Tout juste labellisée Entreprise du Patrimoine Vivant, France Hélices revendique désormais son ancrage local en apposant la mention "made in Cannes" sur ses hélices, notamment celles destinées à l'international. Une façon de marquer les 40 ans de ce fleuron de l'industrie cannoise crée en 1977 par Paul Bezzi qui, il y a peu, a passé la main à ses filles, Laetitia et Emmanuelle. Elles héritent d'un groupe leader dans son domaine, la propulsion marine, qui commercialise chaque année 20.000 hélices de par le monde équipant aussi bien le petit remorqueur de port que le ferry, emploie 41 personnes sur 3 sites (dont une filiale italienne) pour un chiffre d'affaires 2016 de 6,1 million d'euros (RN positif). Charge à elles de poursuivre l'histoire, selon toutefois une équation légèrement différente.
Voir plus grand
Car la crise de 2008 a bouleversé le marché nautique, notamment le segment de la plaisance (spécialité du site cannois) où la vague des rafiots de 12-15 mètres a été submergée par celle des bateaux de plus de 40 mètres. « En dix ans, on est passé de 200 unités produites annuellement à 2.000 », explique Paul Bezzi. Conséquence pour France Hélices : l'obligation de s'adapter à cette tendance de fond « en augmentant la taille moyenne de nos produits et en se donnant de nouveau la possibilité de servir les unités de plus de 120 mètres », complète Emmanuelle, directrice commerciale et marketing. Car la fermeture fin 2016 de son site de production francilien qui abritait quelques-unes de ses plus grosses machines-outils a accentué la problématique foncière du groupe. Tant à Concarneau, en Bretagne, site acquis en 1991 et orienté vers l'activité pêche et matériel professionnel, où la PME prévoit la construction, à partir de 2018, d'un nouveau bâtiment budgété à environ 1 million d'euros. Qu'à Cannes où, après trois ans de recherches infructueuses, une solution serait en passe d'être trouvée par l'intermédiaire de la Ville.
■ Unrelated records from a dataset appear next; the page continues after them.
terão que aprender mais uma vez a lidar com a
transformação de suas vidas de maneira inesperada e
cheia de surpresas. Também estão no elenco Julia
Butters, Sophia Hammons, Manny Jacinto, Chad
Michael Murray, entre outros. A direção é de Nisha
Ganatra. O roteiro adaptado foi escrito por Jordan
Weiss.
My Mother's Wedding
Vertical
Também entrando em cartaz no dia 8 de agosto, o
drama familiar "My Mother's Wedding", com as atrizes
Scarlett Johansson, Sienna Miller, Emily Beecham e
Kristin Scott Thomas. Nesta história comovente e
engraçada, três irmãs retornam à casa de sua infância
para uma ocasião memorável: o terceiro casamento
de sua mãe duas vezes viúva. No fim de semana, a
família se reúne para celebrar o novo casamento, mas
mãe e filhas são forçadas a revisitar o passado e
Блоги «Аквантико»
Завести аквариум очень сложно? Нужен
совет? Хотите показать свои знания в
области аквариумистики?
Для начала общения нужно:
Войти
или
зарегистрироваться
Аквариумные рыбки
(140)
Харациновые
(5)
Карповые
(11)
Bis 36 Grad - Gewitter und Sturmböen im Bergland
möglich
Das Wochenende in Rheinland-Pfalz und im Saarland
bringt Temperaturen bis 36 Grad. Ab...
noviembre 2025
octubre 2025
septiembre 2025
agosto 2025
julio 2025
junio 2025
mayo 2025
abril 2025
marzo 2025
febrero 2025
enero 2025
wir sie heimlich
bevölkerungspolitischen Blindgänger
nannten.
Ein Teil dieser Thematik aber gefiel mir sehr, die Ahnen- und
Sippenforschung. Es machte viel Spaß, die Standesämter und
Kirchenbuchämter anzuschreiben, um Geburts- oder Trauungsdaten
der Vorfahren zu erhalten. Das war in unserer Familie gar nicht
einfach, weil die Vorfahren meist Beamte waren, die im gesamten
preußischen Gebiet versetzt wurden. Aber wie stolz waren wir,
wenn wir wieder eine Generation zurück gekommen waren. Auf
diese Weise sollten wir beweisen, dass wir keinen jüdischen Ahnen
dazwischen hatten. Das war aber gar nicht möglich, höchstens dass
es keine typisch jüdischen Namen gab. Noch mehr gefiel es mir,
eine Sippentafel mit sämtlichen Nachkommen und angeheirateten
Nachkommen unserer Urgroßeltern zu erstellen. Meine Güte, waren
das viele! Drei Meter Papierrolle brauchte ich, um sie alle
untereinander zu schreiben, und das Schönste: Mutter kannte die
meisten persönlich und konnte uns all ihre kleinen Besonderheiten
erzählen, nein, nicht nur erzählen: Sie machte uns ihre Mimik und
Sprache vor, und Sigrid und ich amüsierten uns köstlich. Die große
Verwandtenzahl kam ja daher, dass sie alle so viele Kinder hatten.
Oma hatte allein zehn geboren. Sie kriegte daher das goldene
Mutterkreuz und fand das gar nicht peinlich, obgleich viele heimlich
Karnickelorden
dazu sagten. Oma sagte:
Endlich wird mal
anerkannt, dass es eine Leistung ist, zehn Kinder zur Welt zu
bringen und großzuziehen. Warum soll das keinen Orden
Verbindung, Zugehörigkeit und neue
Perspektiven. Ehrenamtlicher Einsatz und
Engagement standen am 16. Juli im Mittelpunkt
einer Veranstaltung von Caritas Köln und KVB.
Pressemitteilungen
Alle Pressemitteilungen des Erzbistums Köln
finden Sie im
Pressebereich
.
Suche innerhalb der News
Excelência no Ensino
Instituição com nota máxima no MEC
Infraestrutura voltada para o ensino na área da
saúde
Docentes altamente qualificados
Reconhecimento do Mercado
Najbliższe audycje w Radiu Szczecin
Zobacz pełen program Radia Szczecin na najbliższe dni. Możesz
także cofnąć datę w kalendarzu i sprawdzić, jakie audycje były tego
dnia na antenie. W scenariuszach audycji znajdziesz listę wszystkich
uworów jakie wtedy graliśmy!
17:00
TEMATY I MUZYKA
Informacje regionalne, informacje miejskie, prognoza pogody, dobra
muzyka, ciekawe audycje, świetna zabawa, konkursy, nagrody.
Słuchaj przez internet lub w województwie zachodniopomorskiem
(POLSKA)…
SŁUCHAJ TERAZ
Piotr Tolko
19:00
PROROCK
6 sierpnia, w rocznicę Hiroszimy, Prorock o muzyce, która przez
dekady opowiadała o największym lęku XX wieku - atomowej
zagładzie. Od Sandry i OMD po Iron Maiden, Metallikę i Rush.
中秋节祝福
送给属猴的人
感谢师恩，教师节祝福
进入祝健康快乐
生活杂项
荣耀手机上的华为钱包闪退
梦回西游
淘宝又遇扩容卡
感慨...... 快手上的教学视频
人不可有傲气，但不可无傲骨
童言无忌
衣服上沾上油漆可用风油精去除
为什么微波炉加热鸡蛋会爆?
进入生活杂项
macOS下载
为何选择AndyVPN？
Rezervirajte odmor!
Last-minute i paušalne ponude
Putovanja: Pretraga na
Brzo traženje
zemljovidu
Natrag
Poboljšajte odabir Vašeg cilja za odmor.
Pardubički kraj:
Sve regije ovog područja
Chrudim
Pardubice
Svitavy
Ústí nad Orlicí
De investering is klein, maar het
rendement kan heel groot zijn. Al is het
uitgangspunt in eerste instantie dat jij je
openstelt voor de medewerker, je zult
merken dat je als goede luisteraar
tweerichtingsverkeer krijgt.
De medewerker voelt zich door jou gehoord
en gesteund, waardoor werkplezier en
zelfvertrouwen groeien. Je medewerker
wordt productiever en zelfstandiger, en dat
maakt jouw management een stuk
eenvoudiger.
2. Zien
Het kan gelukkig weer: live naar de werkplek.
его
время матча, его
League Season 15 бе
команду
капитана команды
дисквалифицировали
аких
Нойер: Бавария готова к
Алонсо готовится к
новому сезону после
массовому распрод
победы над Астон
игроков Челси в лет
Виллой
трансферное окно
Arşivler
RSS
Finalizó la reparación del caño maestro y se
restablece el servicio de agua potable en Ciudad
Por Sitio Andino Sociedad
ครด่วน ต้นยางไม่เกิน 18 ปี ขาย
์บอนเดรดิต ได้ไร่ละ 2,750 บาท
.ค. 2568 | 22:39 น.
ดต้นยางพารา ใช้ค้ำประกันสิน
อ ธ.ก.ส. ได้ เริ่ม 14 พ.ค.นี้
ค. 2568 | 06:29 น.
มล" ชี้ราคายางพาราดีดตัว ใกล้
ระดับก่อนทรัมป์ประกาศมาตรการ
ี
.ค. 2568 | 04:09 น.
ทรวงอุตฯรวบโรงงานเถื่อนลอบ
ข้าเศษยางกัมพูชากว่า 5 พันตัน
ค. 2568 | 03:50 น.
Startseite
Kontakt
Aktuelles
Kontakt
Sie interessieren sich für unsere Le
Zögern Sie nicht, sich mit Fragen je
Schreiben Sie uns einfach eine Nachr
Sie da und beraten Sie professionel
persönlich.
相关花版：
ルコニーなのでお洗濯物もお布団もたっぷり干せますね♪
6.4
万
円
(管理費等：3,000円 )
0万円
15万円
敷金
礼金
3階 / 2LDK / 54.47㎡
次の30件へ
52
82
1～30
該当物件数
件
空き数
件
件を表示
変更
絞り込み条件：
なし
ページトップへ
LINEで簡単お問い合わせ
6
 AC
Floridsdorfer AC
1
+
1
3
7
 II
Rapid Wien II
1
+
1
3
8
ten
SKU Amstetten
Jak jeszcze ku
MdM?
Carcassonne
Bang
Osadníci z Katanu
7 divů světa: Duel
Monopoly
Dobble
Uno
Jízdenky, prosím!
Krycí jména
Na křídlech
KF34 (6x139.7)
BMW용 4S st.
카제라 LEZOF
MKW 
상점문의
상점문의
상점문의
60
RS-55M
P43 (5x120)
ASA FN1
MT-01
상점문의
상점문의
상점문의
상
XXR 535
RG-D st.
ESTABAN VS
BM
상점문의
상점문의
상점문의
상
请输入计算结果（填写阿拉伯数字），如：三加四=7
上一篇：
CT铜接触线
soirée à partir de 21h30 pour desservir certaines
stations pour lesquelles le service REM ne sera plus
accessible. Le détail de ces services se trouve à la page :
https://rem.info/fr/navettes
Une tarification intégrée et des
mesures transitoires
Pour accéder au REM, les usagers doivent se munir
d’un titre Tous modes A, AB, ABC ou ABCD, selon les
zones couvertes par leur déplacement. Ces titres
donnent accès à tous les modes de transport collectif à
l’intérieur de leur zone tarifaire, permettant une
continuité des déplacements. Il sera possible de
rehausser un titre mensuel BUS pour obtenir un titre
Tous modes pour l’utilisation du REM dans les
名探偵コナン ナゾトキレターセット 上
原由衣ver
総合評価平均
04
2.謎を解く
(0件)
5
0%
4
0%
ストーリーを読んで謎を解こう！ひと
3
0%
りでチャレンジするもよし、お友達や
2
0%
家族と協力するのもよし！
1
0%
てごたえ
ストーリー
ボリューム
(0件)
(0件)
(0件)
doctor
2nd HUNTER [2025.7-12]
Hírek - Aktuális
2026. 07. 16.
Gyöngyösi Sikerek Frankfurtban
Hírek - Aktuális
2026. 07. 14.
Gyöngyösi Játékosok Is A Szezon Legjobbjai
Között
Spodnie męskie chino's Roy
A savoir, « un terrain de 2.900 m² situé à proximité du site actuel qui permettrait de doubler la surface des locaux et de créer une dizaine d'emplois supplémentaires », détaille Paul Bezzi qui espère signer l'accord avant la fin de l'année. France Hélices y consacrera au total une enveloppe de 2 millions d'euros.
Le numérique, évidemment
L'évolution du marché impose aussi au groupe azuréen de s'adapter à de nouveaux challenges techniques. Une formalité pour cet expert de la propulsion marine qui, très vite, a misé sur la qualité et le savoir-faire pour résister à une concurrence asiatique des plus agressives. Et qui investit donc chaque année de 4 à 5% de son chiffre d'affaires dans la R&D. « France Hélices est le seul fabricant dans son domaine à réunir sur le même site toutes les compétences possible en matière de technologie numérique », revendique Emmanuelle Bezzi dont la dernière acquisition tient en une imprimante 3D permettant de fabriquer des modèles pour hélices pouvant mesurer jusqu'à 3 mètres de diamètre. « Il s'agit à la fois d'améliorer le rendement tout en se projetant vers l'avenir ».
Booster l'export
Et l'avenir, pour France Hélices, c'est l'export. Le groupe y a réalisé, en 2016, 44% de ses facturations. Bien mais peut mieux faire. D'où la structuration, toujours en 2016, d'une cellule dédiée et l'intégration, cette année, à un programme Coface pour cibler quatre marchés spécifiques : Taïwan, la Turquie, l'Espagne et les Emirats. « L'objectif est d'accélérer les exportations pour compenser la faiblesse du marché hexagonal où deux de nos produits phares, les drives de surfaces et les hélices classe S dédiés aux bateaux rapides, ne trouvent pas preneurs alors qu'en Chine, oui. Et ce malgré le prix. Comprendra qui pourra », sourit Emmanuelle Bezzi.